Doch wer vom USM Haller-Image profitieren will, muss tief in die Tasche greifen. Für ein einfaches Sideboard mit vier Türen verlangt das schweizerische Familienunternehmen USM bereits über 2.000,- Euro. Kein Wunder also, dass andere Unternehmen ihre Chance mit Alternativangeboten wittern. Während einige Firmen ähnlich konstruierte Regale im Angebot haben, bietet das Nürnberger Unternehmen Konektra in seinem Online-Shop explizit Ersatzteile und Erweiterungszubehör für das individuell konfigurierbare USM-Regal-System an. In Form und Farbe entsprechen sie überwiegend den Originalteilen – sind jedoch 15% günstiger. Seit dem Relaunch des Online-Shops bietet Konektra neben den Ersatzteilen auch einen Montageservice an: Kund:innen können sich die gekauften Einzelteile also im trauten Heim zu einem vollständigen Regal zusammenbauen lassen.

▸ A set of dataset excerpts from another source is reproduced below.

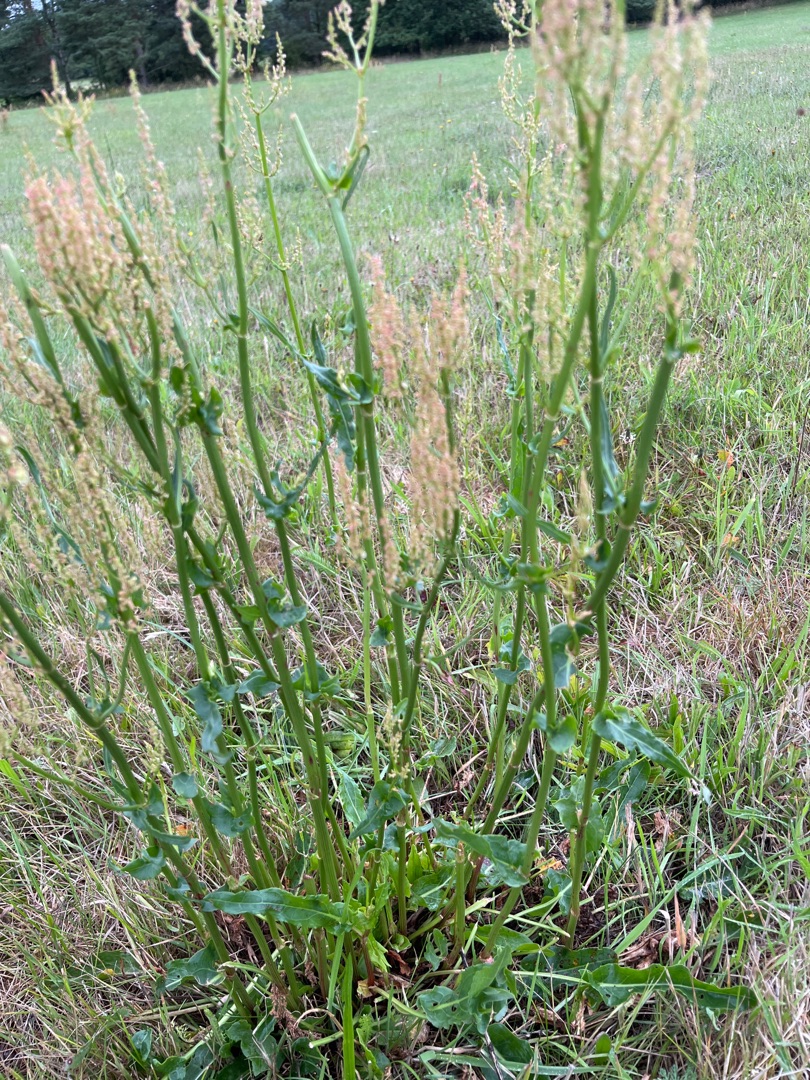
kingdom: Plantae
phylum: Tracheophyta
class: Magnoliopsida
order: Caryophyllales
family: Polygonaceae
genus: Rumex
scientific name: Rumex thyrsiflorus
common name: Dusk-syre
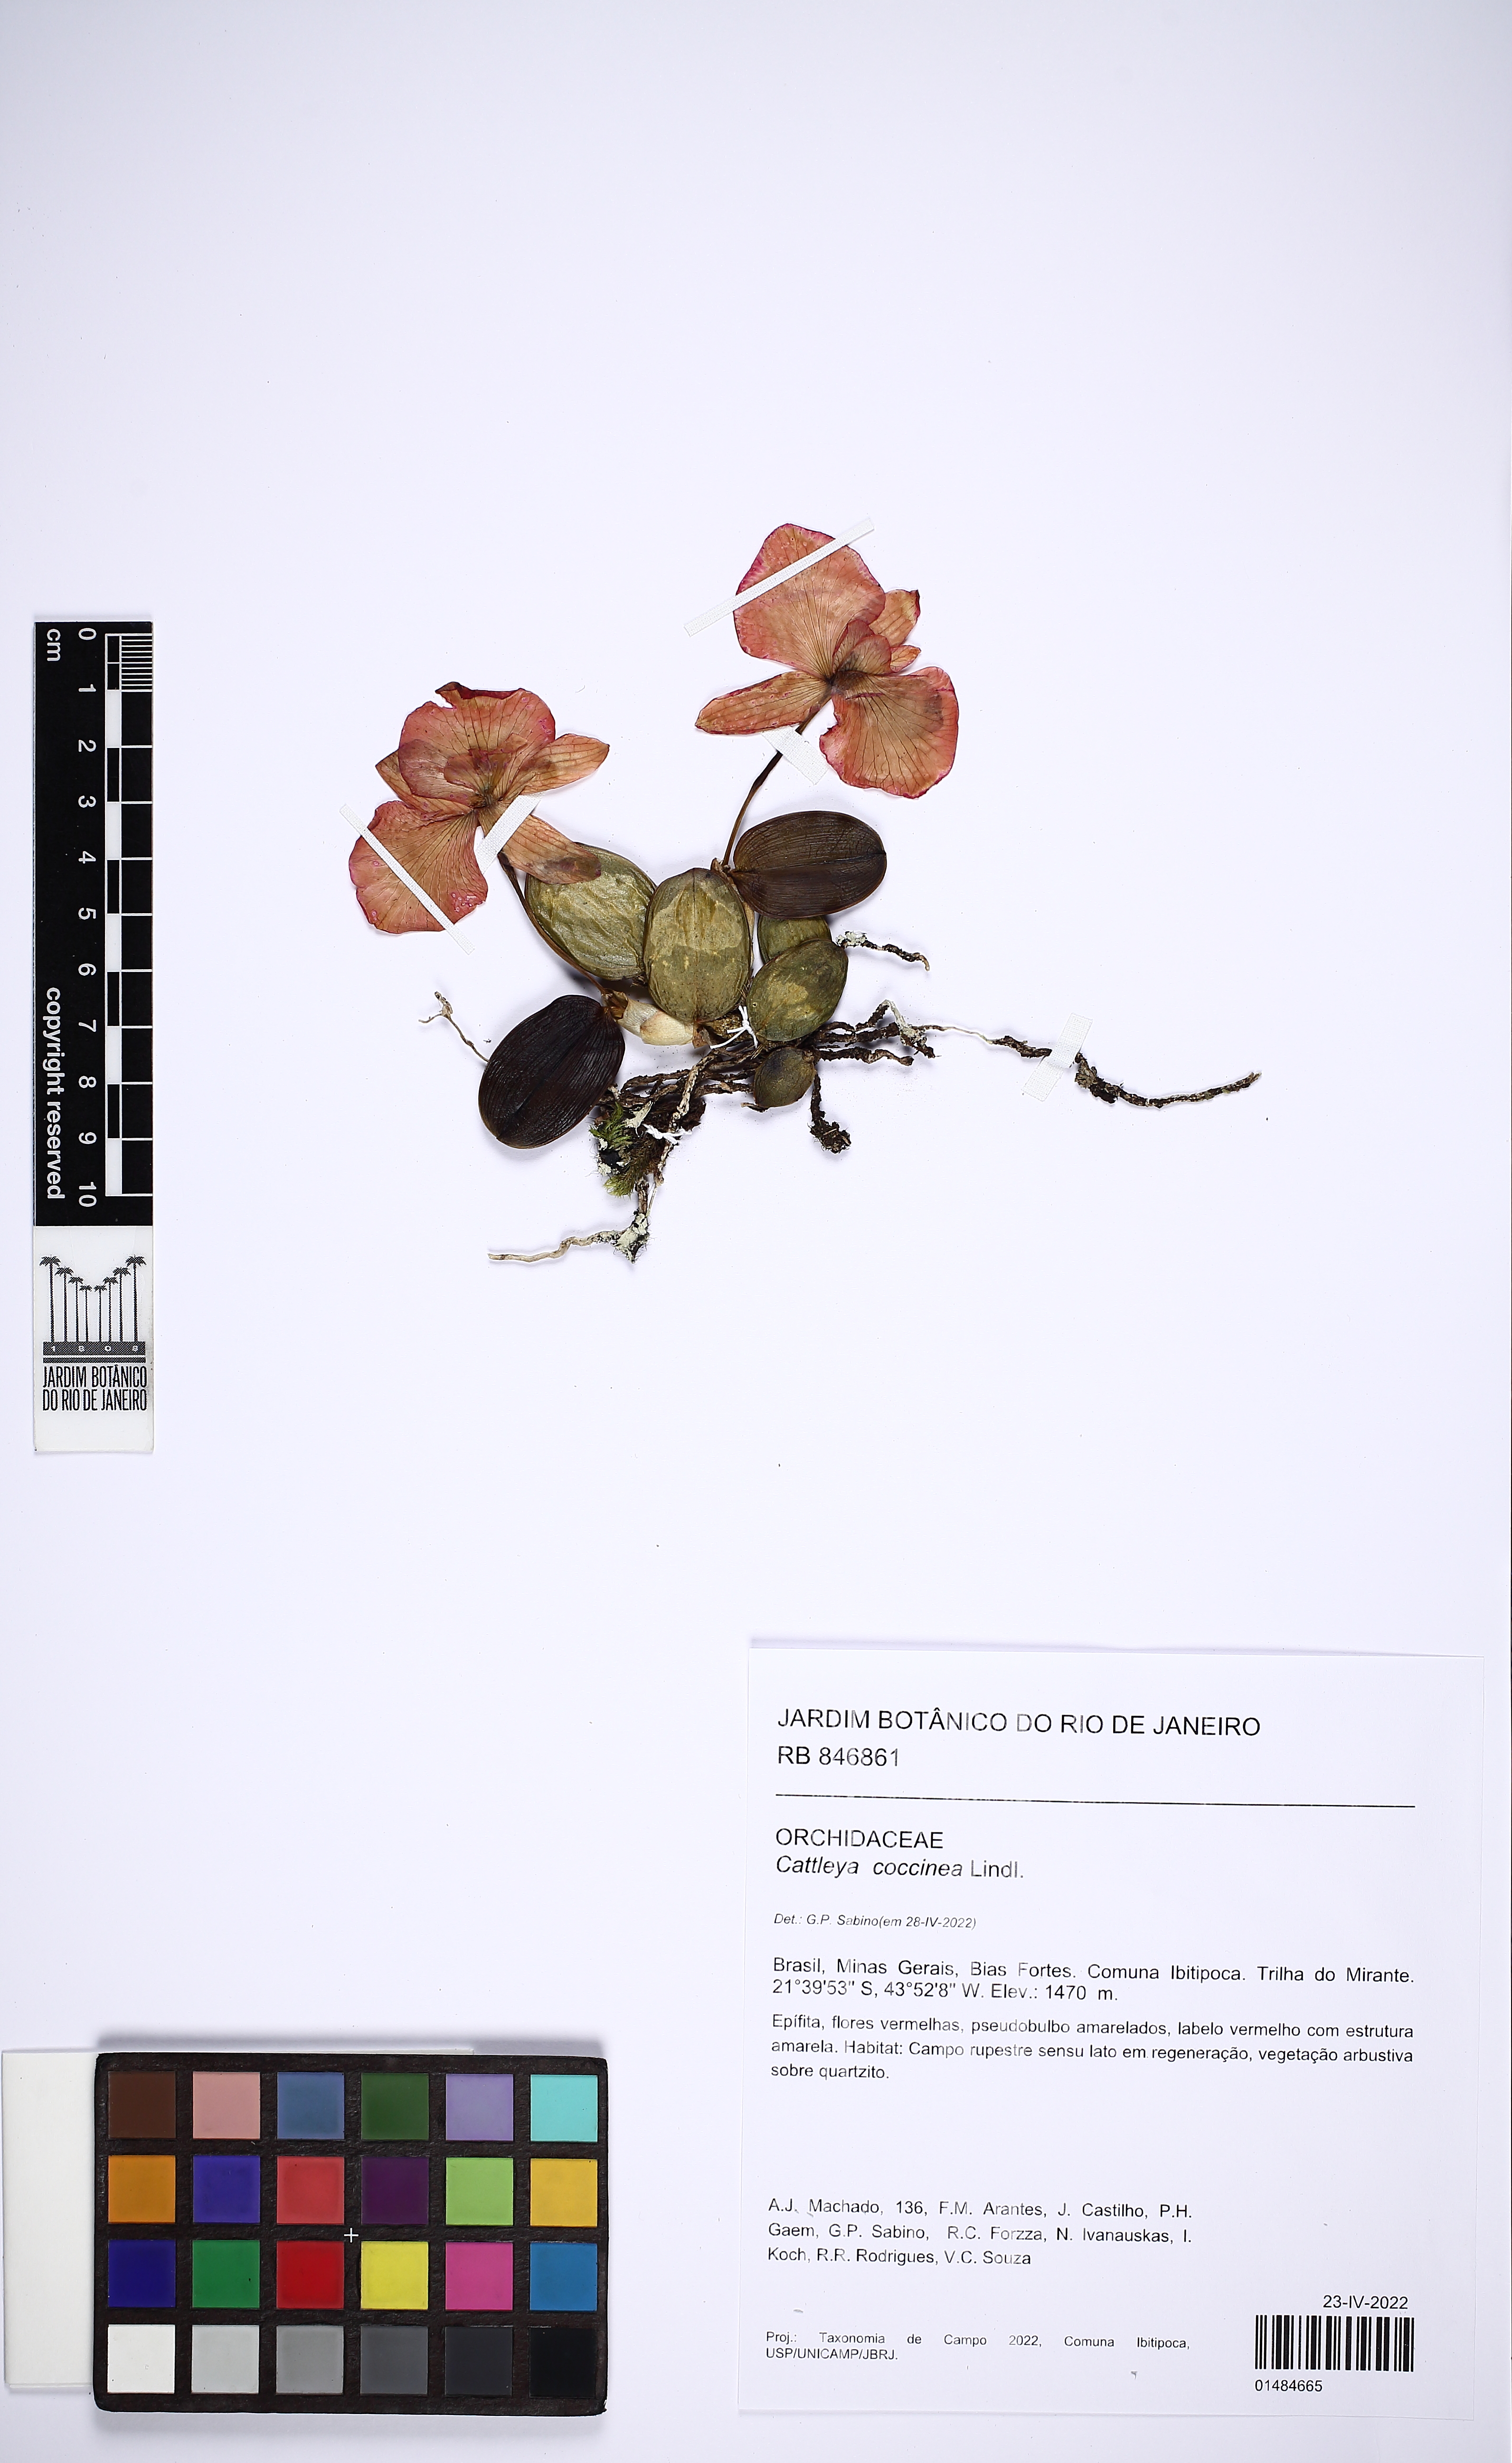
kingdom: Plantae
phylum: Tracheophyta
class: Liliopsida
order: Asparagales
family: Orchidaceae
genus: Cattleya
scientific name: Cattleya coccinea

OLG Düsseldorf verneint Urheberschutz

Seit 2019 streiten die Parteien nun: USM wirft Konektra vor, ihr modulares Möbelbausystem "USM Haller" zu plagiieren und verlangt, den Verkauf zu unterlassen. USM klagte und machte vor den Instanzgerichten einen urheberrechtlichen Unterlassungsanspruch und Ansprüche aus Wettbewerbsrecht geltend. Das Landgericht Düsseldorf hatte in dem Regal ein urheberrechtlich geschütztes Werk gesehen und der Klage aus Urheberrecht überwiegend stattgegeben (Urt. v. 14.07.2020, Az. 14c O 57/19). Zuletzt hatte das OLG Düsseldorf im Juni 2022 den urheberrechtlichen Anspruch abgelehnt, den hilfsweise geltend gemachten Anspruch aus Wettbewerbsrecht aber zugesprochen (Urt. vom 02.06.2022, Az. 20 U 259/20).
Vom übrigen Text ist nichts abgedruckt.